Is Spotlight a filesystem-level addition or a userland process that indexes files as they change? If it's the latter, I'm not so sure it's worth it for my organized self...
Is Spotlight a filesystem-level addition or a userland process that indexes files as they change? If it's the latter, I'm not so sure it's worth it for my organized self...
i'm going to take a little guess here and there but someone could correct me if i'm wrong..
it's a userland application daemon that recieves an event if a file on the filesystem changes. spotlight grabs said file information, if there's a plugin to handle said filetype, data is fed through plugin, and input into a database... you click spotlight icon, type search, database is accessed.
By slow, I meant it's slower than it "could be." If it were in-kernel or even built into the filesystem (the way ext3 is ext2 with journalling added), it would be much faster.

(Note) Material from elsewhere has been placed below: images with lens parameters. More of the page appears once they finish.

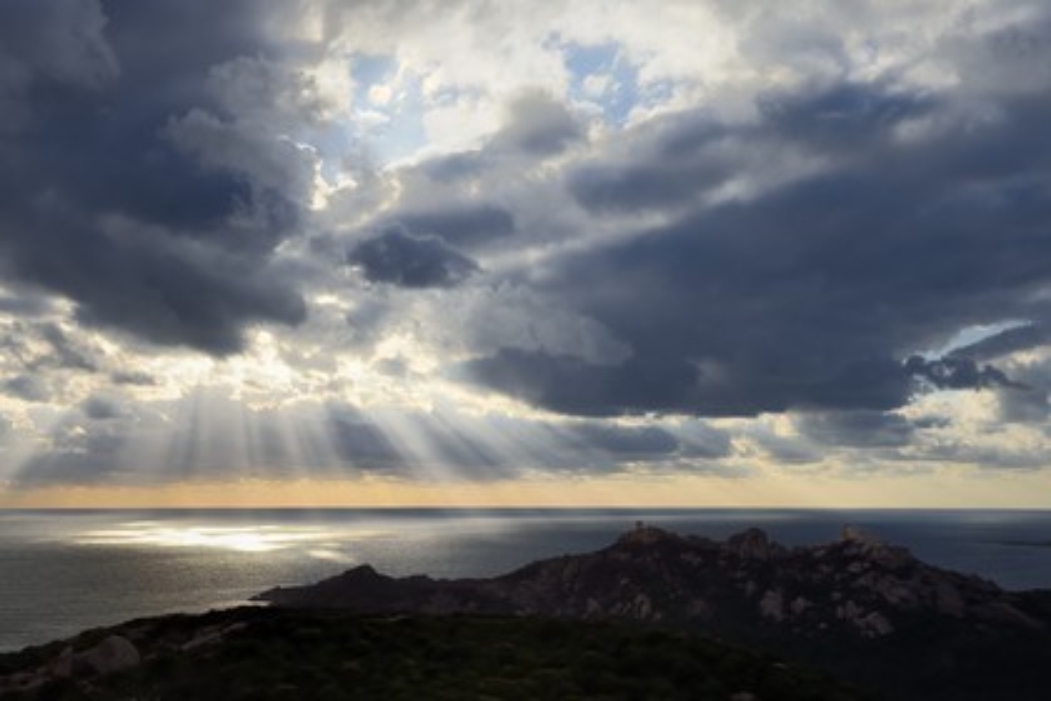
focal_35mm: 42
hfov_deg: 46.4
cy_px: 350
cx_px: 526
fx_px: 1226
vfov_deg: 31.9
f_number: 14
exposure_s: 1/320
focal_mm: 42
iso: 200
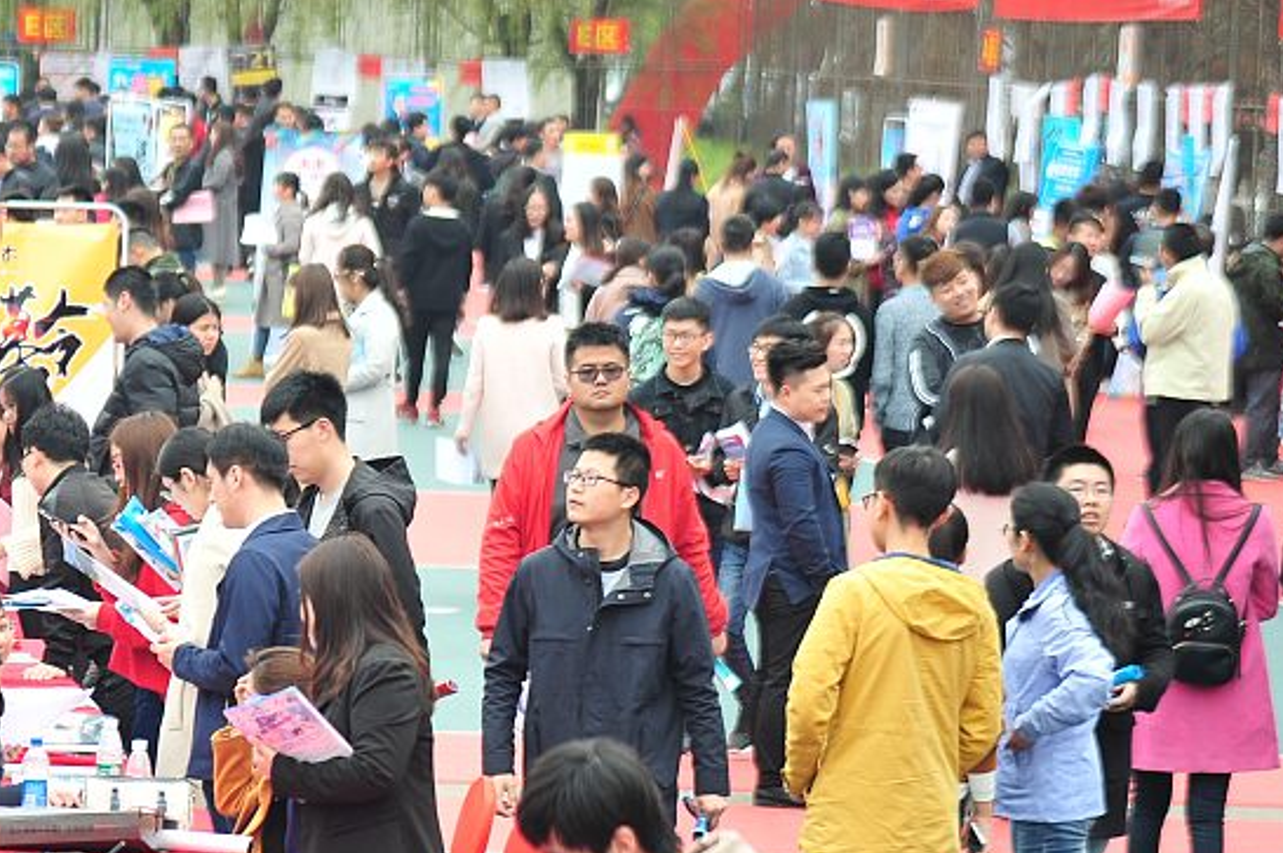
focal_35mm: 225
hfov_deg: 9.1
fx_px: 8011
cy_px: 516
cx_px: 301
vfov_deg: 6.1
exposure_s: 1/320
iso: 400
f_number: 8
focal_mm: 120
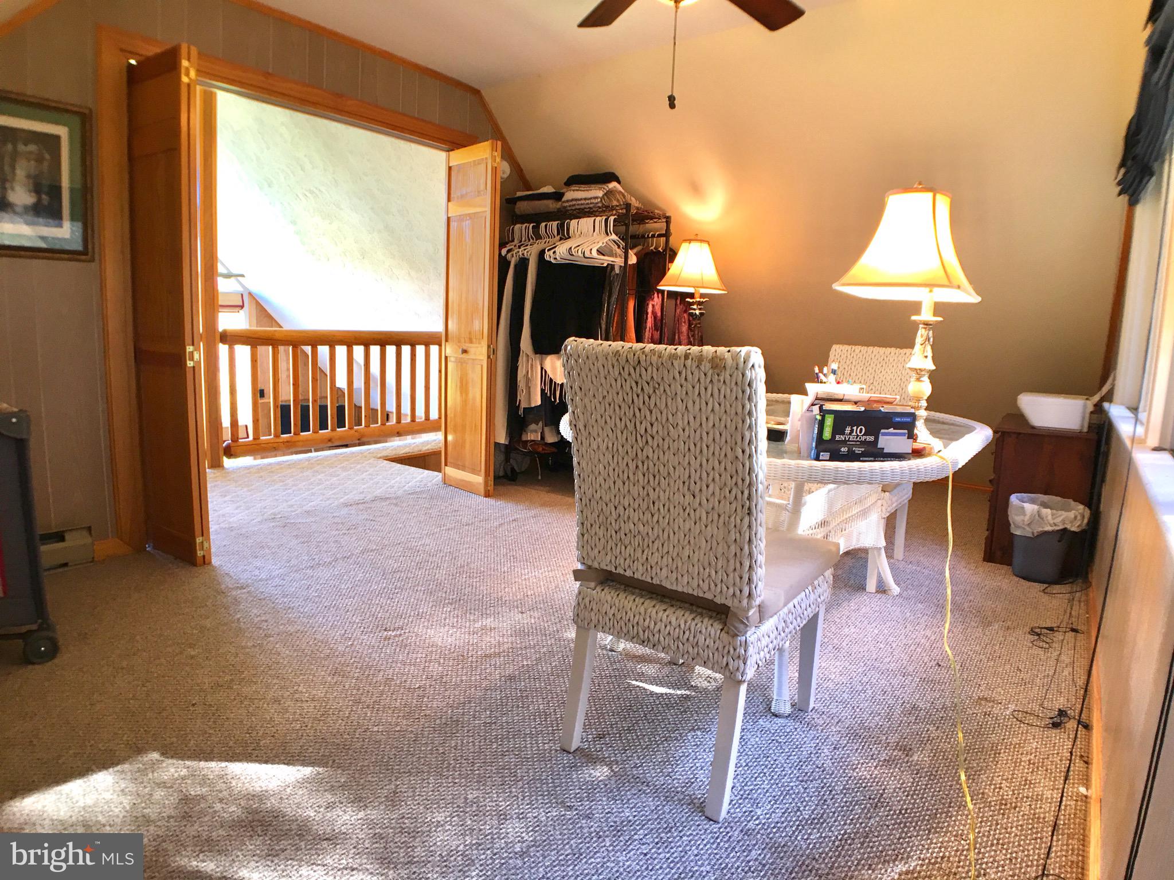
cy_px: 440
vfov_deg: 48.2
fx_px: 984
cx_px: 587
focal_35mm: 29
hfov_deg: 61.7
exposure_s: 1/15
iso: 25
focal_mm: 4.15
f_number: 2.2
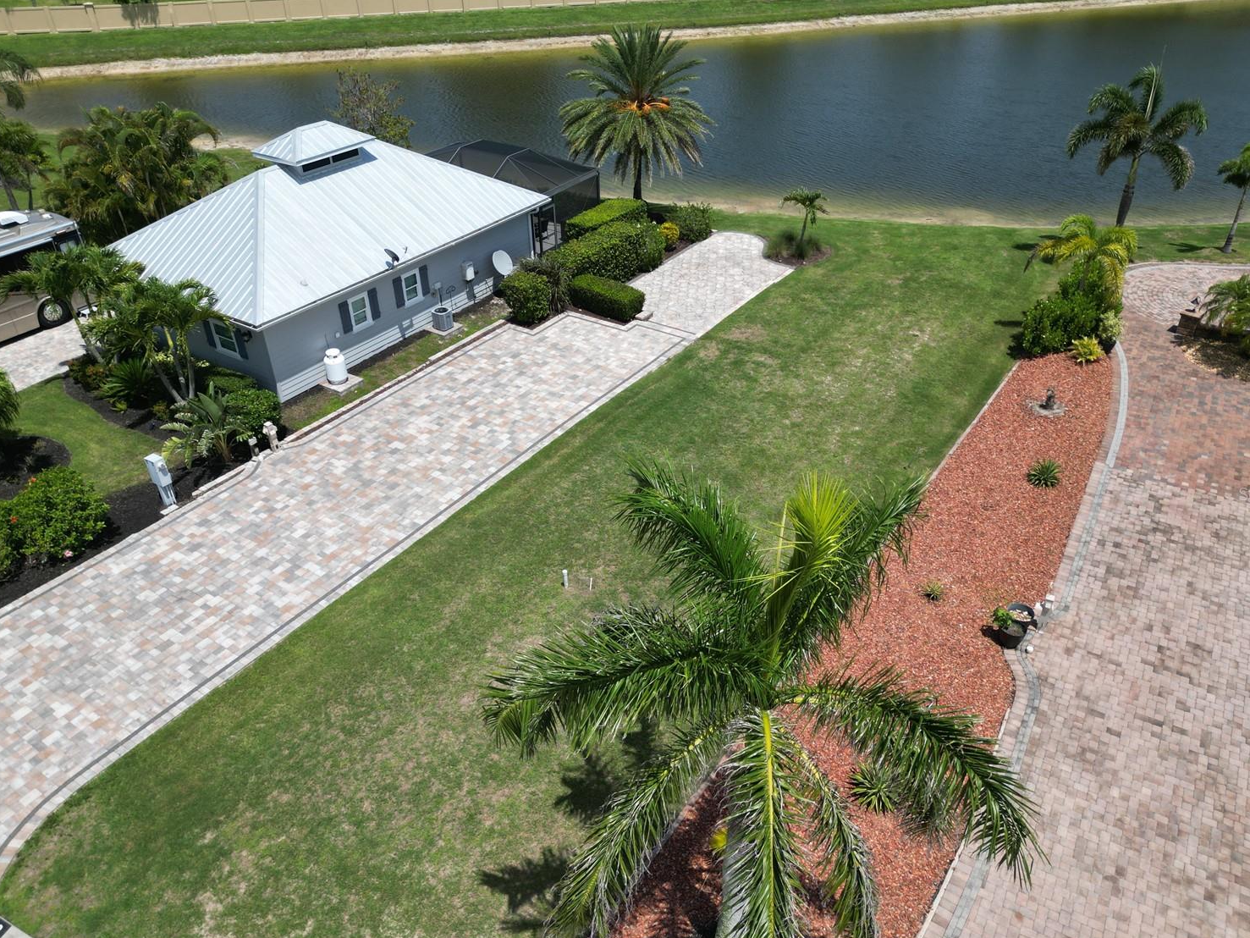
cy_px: 494
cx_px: 642
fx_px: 939
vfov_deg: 53.0
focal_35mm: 26
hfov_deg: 67.3
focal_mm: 6.72
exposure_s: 1/4000
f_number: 1.7
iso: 120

By slow, I meant it's slower than it "could be." If it were in-kernel or even built into the filesystem (the way ext3 is ext2 with journalling added), it would be much faster.
By slow, I meant it's slower than it "could be." If it were in-kernel or even built into the filesystem (the way ext3 is ext2 with journalling added), it would be much faster.
This simply is not true! Kernel code does not run faster than non-kernel code. The hooks in the filesystem to detect when new files are created and existing files are modified are in the filesystem (which is not in the kernel, but in a VFS plugin). The dameon is in userland and gets called by the VFS HFS+ plugin.
This is a better solution than a hard coded kernel component as it is more secure (if there is a security problem with the Spotlight indexer it cannot compromise the kernel), is more stable (if the indexer hangs or crashes it does not take out the whole machine) and is extensible which is very important (so your favourite developers can expose their proprietary files to the indexer). The second and third points go hand in hand as if this was running as part of the kernel process then any developer could have code running as the kernel process simply by providing a meta-data importer!